TASK: Each entry should be restated word for word, with all pictures left out.

ENTRIES SUPPLIED:
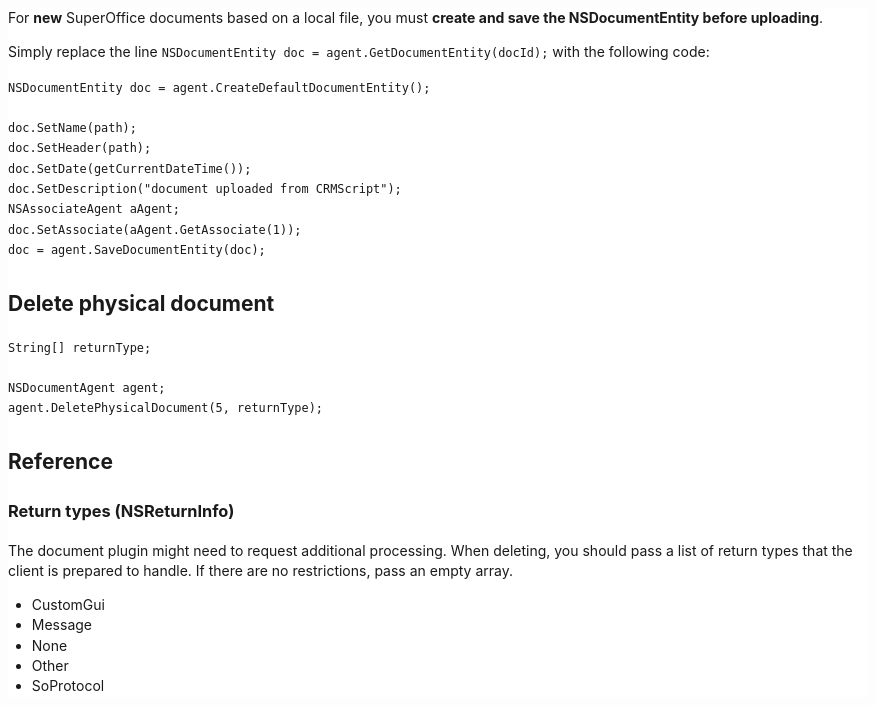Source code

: For **new** SuperOffice documents based on a local file, you must **create and save the NSDocumentEntity before uploading**.

Simply replace the line `NSDocumentEntity doc = agent.GetDocumentEntity(docId);` with the following code:

```crmscript
NSDocumentEntity doc = agent.CreateDefaultDocumentEntity();

doc.SetName(path);
doc.SetHeader(path);
doc.SetDate(getCurrentDateTime());
doc.SetDescription("document uploaded from CRMScript");
NSAssociateAgent aAgent;
doc.SetAssociate(aAgent.GetAssociate(1));
doc = agent.SaveDocumentEntity(doc);
```

## Delete physical document

```crmscript
String[] returnType;

NSDocumentAgent agent;
agent.DeletePhysicalDocument(5, returnType);
```

## Reference

### Return types (NSReturnInfo)

The document plugin might need to request additional processing. When deleting, you should pass a list of return types that the client is prepared to handle. If there are no restrictions, pass an empty array.

* CustomGui
* Message
* None
* Other
* SoProtocol
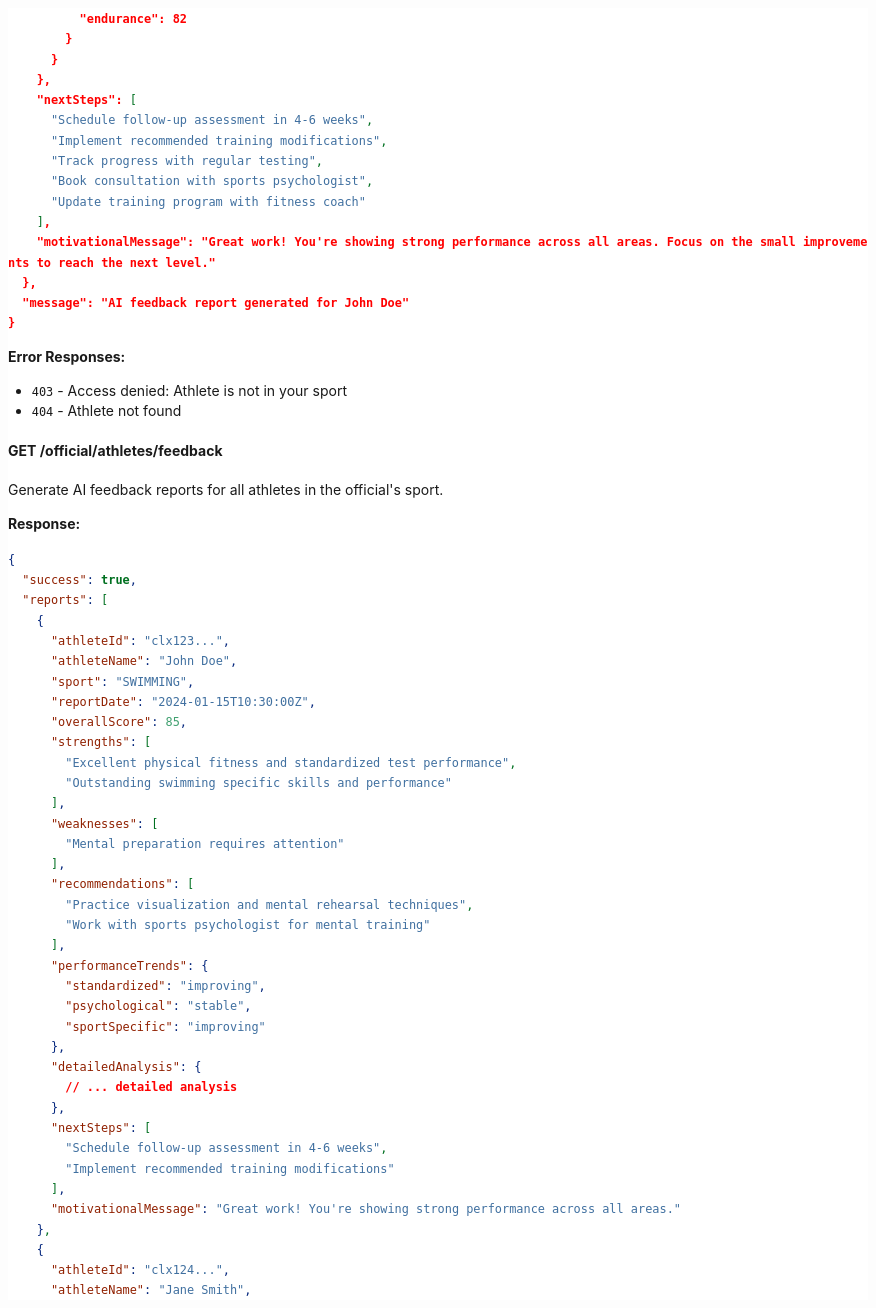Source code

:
 ```json
          "endurance": 82
        }
      }
    },
    "nextSteps": [
      "Schedule follow-up assessment in 4-6 weeks",
      "Implement recommended training modifications",
      "Track progress with regular testing",
      "Book consultation with sports psychologist",
      "Update training program with fitness coach"
    ],
    "motivationalMessage": "Great work! You're showing strong performance across all areas. Focus on the small improvements to reach the next level."
  },
  "message": "AI feedback report generated for John Doe"
}
```

**Error Responses:**
- `403` - Access denied: Athlete is not in your sport
- `404` - Athlete not found

#### GET /official/athletes/feedback

Generate AI feedback reports for all athletes in the official's sport.

**Response:**
```json
{
  "success": true,
  "reports": [
    {
      "athleteId": "clx123...",
      "athleteName": "John Doe",
      "sport": "SWIMMING",
      "reportDate": "2024-01-15T10:30:00Z",
      "overallScore": 85,
      "strengths": [
        "Excellent physical fitness and standardized test performance",
        "Outstanding swimming specific skills and performance"
      ],
      "weaknesses": [
        "Mental preparation requires attention"
      ],
      "recommendations": [
        "Practice visualization and mental rehearsal techniques",
        "Work with sports psychologist for mental training"
      ],
      "performanceTrends": {
        "standardized": "improving",
        "psychological": "stable",
        "sportSpecific": "improving"
      },
      "detailedAnalysis": {
        // ... detailed analysis
      },
      "nextSteps": [
        "Schedule follow-up assessment in 4-6 weeks",
        "Implement recommended training modifications"
      ],
      "motivationalMessage": "Great work! You're showing strong performance across all areas."
    },
    {
      "athleteId": "clx124...",
      "athleteName": "Jane Smith",
```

WORKED SOLUTION:
Source code

: For **new** SuperOffice documents based on a local file, you must **create and save the NSDocumentEntity before uploading**.

Simply replace the line `NSDocumentEntity doc = agent.GetDocumentEntity(docId);` with the following code:

```crmscript
NSDocumentEntity doc = agent.CreateDefaultDocumentEntity();

doc.SetName(path);
doc.SetHeader(path);
doc.SetDate(getCurrentDateTime());
doc.SetDescription("document uploaded from CRMScript");
NSAssociateAgent aAgent;
doc.SetAssociate(aAgent.GetAssociate(1));
doc = agent.SaveDocumentEntity(doc);
```

## Delete physical document

```crmscript
String[] returnType;

NSDocumentAgent agent;
agent.DeletePhysicalDocument(5, returnType);
```

## Reference

### Return types (NSReturnInfo)

The document plugin might need to request additional processing. When deleting, you should pass a list of return types that the client is prepared to handle. If there are no restrictions, pass an empty array.

* CustomGui
* Message
* None
* Other
* SoProtocol
Source code

:
 ```json
          "endurance": 82
        }
      }
    },
    "nextSteps": [
      "Schedule follow-up assessment in 4-6 weeks",
      "Implement recommended training modifications",
      "Track progress with regular testing",
      "Book consultation with sports psychologist",
      "Update training program with fitness coach"
    ],
    "motivationalMessage": "Great work! You're showing strong performance across all areas. Focus on the small improvements to reach the next level."
  },
  "message": "AI feedback report generated for John Doe"
}
```

**Error Responses:**
- `403` - Access denied: Athlete is not in your sport
- `404` - Athlete not found

#### GET /official/athletes/feedback

Generate AI feedback reports for all athletes in the official's sport.

**Response:**
```json
{
  "success": true,
  "reports": [
    {
      "athleteId": "clx123...",
      "athleteName": "John Doe",
      "sport": "SWIMMING",
      "reportDate": "2024-01-15T10:30:00Z",
      "overallScore": 85,
      "strengths": [
        "Excellent physical fitness and standardized test performance",
        "Outstanding swimming specific skills and performance"
      ],
      "weaknesses": [
        "Mental preparation requires attention"
      ],
      "recommendations": [
        "Practice visualization and mental rehearsal techniques",
        "Work with sports psychologist for mental training"
      ],
      "performanceTrends": {
        "standardized": "improving",
        "psychological": "stable",
        "sportSpecific": "improving"
      },
      "detailedAnalysis": {
        // ... detailed analysis
      },
      "nextSteps": [
        "Schedule follow-up assessment in 4-6 weeks",
        "Implement recommended training modifications"
      ],
      "motivationalMessage": "Great work! You're showing strong performance across all areas."
    },
    {
      "athleteId": "clx124...",
      "athleteName": "Jane Smith",
```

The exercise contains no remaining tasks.